Relations Board, or the Workers’ Compensation Board.  This Agreement does, however, preclude you from pursuing court action regarding any such claim, except as permitted by law.

 

(e)           Voluntary nature of Agreement. You acknowledge and agree that you are executing this Agreement voluntarily and without any duress or undue influence by the Company or anyone else.  You further acknowledge and agree that you have carefully read this Agreement and that you have asked any questions needed for you to understand the terms, consequences, and binding effect of this Agreement and fully understand it, including that you are waiving your right to a jury trial.  Finally, you agree that you have been provided an opportunity to seek the advice of an attorney of your choice before signing this Agreement.

 

Except as set forth above, all terms of your current employment arrangements with the Company will remain in full force and effect, including, but not limited to, the provisions regarding the nature of your at-will employment.  Once executed, this letter agreement may only be amended by the mutual agreement of you and the Company.  This letter may be executed in any number of counterparts, any one of which need not contain the signatures of more than one party, but all of such counterparts together shall constitute one agreement.

 

To accept the letter, please sign in the space indicated and fax it to Human Resources at (415) 738-5456.  Your signature will acknowledge that you have read and understood and agreed to the terms and conditions of this letter.

 

Please feel free to contact Sheren Bouchakian if you have any questions at (415) 848 8536.

 

Best,

 

 

Godfrey Sullivan

 

President  & CEO

 

Splunk, Inc.

 

I have read and understood this letter and hereby acknowledge, accept and agree to the terms as set forth above.

_Work required_.
Reproduce the letter agreement word for word, from "Godfrey Sullivan" up to and including "set forth above.". The material has no role in this work.

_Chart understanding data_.
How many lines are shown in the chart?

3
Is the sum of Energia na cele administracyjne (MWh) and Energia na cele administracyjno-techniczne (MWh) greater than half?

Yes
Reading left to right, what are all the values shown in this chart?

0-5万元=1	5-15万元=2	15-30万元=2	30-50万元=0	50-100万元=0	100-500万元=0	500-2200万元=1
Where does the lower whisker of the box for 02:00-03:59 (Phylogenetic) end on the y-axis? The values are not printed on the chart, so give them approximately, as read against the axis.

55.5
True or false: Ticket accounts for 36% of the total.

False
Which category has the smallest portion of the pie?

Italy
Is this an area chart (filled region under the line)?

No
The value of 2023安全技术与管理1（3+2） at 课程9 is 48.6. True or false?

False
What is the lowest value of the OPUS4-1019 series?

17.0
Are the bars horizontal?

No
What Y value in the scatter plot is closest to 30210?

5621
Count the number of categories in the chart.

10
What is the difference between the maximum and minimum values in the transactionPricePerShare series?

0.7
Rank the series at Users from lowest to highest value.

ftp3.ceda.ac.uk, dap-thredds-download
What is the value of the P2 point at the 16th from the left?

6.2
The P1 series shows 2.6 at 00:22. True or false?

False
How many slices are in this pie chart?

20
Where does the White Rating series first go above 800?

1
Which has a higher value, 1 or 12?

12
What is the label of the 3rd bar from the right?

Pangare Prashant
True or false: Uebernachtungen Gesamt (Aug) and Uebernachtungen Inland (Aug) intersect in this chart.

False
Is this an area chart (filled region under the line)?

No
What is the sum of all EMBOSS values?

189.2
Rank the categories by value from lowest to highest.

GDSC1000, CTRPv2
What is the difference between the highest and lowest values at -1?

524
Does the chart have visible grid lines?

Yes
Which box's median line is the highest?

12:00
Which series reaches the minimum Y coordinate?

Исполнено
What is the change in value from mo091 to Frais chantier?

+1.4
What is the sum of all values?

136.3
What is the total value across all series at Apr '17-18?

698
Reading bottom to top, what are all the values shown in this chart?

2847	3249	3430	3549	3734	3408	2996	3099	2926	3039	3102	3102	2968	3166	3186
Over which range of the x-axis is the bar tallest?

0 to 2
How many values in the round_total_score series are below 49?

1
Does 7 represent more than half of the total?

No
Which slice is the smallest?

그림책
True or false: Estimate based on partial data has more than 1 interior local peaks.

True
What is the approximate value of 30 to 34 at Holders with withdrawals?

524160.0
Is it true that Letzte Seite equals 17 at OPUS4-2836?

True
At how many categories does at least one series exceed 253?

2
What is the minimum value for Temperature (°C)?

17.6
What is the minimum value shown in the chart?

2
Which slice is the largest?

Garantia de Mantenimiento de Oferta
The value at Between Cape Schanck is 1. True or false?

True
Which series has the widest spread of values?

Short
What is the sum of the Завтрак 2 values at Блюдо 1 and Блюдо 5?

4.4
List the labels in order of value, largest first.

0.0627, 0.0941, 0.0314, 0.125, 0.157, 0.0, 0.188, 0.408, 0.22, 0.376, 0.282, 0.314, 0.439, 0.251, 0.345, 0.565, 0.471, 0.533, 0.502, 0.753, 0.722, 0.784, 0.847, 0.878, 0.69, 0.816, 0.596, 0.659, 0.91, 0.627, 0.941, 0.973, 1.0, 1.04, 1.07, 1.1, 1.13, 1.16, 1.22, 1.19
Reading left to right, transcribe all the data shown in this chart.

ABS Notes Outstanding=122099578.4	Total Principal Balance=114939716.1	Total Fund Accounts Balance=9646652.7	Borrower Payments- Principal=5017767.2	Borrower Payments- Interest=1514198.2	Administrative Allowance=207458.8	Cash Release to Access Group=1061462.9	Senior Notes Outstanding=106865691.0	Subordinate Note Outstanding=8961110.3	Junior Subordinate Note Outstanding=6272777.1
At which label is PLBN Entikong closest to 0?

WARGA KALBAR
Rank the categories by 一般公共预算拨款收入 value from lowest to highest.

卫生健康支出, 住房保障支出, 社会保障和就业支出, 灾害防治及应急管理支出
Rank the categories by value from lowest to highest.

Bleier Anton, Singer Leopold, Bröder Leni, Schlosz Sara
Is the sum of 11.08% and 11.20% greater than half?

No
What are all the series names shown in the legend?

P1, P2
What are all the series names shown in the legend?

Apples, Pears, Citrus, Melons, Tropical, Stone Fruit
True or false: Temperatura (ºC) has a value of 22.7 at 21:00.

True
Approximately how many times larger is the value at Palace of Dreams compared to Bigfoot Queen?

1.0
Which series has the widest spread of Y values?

_Finished task_.
Godfrey Sullivan

 

President  & CEO

 

Splunk, Inc.

 

I have read and understood this letter and hereby acknowledge, accept and agree to the terms as set forth above.